Jésus, dans tout ça. Il est mort. Il est revenu d’entre les morts. Au mieux, il est immortel (ce qui en soit, on s’en fout). Au pire, c’est un zombie (avec la foule de followers qu’il a que même Lady Gaga elle fait pas mieux sur Twitter, la Terre est bien mal barrée). Observons de plus près les effets de Jésus après ses 3 jours en Enfer : il est apparu devant ses disciples, dont Jean, celui qui abusait des champignons qui lui poussaient entre les doigts de pieds. Ainsi, Jean, dans son Apocalypse (le recueil de ses meilleurs trips, moins glauque à lire que Le Festin Nu mais tout aussi barré) écrit au chapitre 1, versets 17 et 18 : « Quand je le vis, je tombai à ses pieds comme mort. Il posa sur moi sa main droite en disant: Ne crains point! Je suis le premier et le dernier, et le vivant. J’étais mort; et voici, je suis vivant aux siècles des siècles. Je tiens les clefs de la mort et du séjour des morts. » Outre le fait qu’on a ici manifestement une citation de Céline Dion, on pourra constater un premier temps que, ouf, Jésus est juste immortel. Cependant, après cette miraculeuse résurrection qui rend immortel, Jésus se rend auprès de tous ses disciples, et même sa maîtresse, pour faire un truc que les Chrétiens appellent « la Grosse Commission » . Là, il leurs dit qu’il faut répandre sa parole de par le monde et tout et tout, et que ça sera formidable, et qu’on sera heureux de béatitude sereine, seuls au monde, à écouter les archanges nous chanter des cantiques (et pas des psaumes, qui sont trop déprimants).

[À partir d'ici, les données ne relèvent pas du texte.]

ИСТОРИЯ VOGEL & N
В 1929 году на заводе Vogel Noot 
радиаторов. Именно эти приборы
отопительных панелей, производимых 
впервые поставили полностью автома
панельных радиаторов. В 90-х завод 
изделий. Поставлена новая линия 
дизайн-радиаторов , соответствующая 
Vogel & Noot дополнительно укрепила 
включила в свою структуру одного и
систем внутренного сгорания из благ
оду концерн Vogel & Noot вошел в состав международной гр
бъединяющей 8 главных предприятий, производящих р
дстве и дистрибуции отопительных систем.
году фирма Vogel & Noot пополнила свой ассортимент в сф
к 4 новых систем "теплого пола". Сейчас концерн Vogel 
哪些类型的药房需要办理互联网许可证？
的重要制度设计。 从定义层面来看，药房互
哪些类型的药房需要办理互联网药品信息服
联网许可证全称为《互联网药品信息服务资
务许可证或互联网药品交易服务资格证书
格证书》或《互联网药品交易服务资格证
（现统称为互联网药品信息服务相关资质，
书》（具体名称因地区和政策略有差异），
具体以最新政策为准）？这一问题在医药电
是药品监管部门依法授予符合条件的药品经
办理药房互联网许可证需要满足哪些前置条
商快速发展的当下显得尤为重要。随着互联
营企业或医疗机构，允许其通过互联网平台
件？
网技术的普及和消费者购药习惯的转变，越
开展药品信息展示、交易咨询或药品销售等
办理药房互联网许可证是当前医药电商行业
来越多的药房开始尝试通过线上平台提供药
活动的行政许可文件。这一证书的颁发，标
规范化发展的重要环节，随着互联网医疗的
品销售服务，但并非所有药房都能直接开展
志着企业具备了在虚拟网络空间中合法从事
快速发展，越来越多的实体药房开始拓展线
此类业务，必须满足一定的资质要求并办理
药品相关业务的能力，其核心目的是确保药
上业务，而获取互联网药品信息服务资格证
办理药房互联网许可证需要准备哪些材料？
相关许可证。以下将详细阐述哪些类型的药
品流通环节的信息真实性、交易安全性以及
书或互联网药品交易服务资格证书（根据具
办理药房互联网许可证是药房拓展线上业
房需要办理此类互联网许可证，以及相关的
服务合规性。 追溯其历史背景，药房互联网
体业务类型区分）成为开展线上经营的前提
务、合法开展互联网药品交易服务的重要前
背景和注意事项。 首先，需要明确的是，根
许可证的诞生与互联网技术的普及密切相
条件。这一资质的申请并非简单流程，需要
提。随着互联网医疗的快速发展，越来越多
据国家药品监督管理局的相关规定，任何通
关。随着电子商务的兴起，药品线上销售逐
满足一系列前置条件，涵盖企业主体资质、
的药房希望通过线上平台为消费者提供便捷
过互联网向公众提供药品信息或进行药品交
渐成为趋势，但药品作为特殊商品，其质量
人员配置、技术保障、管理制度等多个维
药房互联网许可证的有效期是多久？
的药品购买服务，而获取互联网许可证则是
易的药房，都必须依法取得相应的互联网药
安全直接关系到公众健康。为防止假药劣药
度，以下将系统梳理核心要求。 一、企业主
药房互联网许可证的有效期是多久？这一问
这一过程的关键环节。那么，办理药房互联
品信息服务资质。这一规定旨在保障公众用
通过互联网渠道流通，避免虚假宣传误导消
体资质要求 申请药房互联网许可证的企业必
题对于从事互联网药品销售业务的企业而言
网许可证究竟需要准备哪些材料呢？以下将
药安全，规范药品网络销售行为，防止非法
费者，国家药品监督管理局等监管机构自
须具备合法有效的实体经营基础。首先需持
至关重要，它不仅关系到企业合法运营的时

En somme, l’homme est né, mort, puis revenu d’entre les morts. Il est revenu d’entre les morts pour que son action soit perpétuée pour les siècles et les siècles à venir, et que cette action se répande à travers le monde, de gré ou de force (mais dans la mesure du possible, de gré quand même). Et on s’en fout des conséquences parce que de toute façon on sait que c’est nous qu’on a raison… MODUS OPERANDI ZOMBIE À MORT !

Donc Jésus est un zombie, et nous avons tous à craindre pour notre salut sur cette Terre sachant que son culte est encore pratiqué par près de 2 milliards 200 millions de zoufs de par le monde, dont une bonne part d’Italiens et de Polonais, CQFD. C’est soit ça, soit j’ai pas bien compris mes cours d’histoire des religions.